The above calls to make_tsudat_dir() and run_tsudat() are documented elsewhere.

make_tsudat_dir() creates a working directory tree that will be populated with simulation data files. The paths returned to the UI are paths to various areas in the directory tree that the UI populates with data files. The directory tree is created in a filesystem that the instance mounts when it starts.

run_tsudat() actually creates an instance that runs the simulation. When it starts the instance it passes userdata to the instance that enables it to find the directory tree created for it in the mounted filesystem.

Preparations on the instance

Code on the instance consists of two parts. The first is the bootstrap code which is 'baked into' the instance image. This is designed as a minimal system that takes userdata supplied by the UI on instance start, finds the working directory on the mounted filesystem and then calls the actual code that runs the simulation.

Note that the simulation code is not part of the image - it is copied into the working directory on the server. This means that changes to the actual simulation code that is outside the ANUGA library itself does not require an image rebuild. Any change to the bootstrap code or ANUGA itself will require an image rebuild.

Note that ANUGA code could be copied into the working directory and used by the instance from there. This didn't occur to me, but is a good idea that should be tried at the first opportunity.

Simulating on the instance

The code that performs the simulation is pretty much what a user would run in the old user-driven off-line simulation days. That is why bootstrap.py is there, to insulate the simulation code from the new environment.

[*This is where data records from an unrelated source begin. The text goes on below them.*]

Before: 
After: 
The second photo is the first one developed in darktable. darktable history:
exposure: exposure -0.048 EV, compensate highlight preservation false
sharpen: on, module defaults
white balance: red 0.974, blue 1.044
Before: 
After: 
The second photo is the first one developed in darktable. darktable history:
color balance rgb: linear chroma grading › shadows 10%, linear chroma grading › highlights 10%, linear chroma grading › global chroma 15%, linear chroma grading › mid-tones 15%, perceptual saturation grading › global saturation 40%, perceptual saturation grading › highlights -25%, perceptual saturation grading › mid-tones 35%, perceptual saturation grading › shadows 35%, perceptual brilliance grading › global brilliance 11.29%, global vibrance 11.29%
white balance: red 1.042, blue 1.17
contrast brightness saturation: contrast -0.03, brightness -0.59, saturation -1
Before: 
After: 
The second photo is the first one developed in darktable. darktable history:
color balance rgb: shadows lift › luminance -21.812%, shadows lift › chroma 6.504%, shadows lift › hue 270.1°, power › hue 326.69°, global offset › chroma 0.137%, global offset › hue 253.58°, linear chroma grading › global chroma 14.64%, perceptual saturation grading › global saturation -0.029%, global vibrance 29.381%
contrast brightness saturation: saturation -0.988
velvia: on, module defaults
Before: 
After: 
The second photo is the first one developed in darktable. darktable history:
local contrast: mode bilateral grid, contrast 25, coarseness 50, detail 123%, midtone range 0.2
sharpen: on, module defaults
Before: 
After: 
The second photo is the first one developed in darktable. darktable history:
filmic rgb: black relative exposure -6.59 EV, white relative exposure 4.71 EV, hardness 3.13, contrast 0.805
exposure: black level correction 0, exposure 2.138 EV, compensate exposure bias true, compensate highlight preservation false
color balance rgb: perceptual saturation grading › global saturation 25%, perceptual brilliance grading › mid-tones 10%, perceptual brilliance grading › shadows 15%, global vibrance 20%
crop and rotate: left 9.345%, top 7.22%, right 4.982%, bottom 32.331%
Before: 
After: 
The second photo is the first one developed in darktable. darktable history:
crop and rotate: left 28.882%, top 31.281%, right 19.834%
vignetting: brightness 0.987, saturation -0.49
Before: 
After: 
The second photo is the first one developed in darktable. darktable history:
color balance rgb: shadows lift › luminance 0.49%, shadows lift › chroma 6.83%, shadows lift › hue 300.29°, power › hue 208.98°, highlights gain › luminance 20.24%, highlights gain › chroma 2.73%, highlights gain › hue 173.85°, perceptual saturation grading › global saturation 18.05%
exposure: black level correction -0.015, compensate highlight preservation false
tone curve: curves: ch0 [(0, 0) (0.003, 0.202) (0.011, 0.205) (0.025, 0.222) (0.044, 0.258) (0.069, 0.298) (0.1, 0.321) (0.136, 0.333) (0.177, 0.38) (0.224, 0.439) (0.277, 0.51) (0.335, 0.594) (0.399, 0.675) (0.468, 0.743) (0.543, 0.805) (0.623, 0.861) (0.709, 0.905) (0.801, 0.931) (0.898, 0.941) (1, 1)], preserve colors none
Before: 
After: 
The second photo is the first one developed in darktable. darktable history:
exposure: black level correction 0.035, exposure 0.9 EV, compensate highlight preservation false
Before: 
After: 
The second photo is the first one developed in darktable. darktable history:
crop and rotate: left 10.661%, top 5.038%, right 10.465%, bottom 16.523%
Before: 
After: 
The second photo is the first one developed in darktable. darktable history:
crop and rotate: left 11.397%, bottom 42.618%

The only change made to existing simulation code was to:

  • Turn off ANUGA exception catching (bootstrap.py does that)
  • Add extra extraction capabilities (new max export functions)
  • Catch names of generated files to return to the UI

Returning results to the UI

Once a simulation is complete the bootstrap code gets a list of files generated by the simulation in the mounted filesystem and returns them to the UI. It does this with a message queue.

The instance code uses rabbitmq messaging to tell the UI that the instance has started and that it has stopped successfully or has aborted.

The STOP message includes the list of generated files so the UI can extract files from the working directory and post-process them.

The ABORT message tries to include some user-friendly description of the problem, but most problems will be reported from within ANUGA and tend to be cryptic.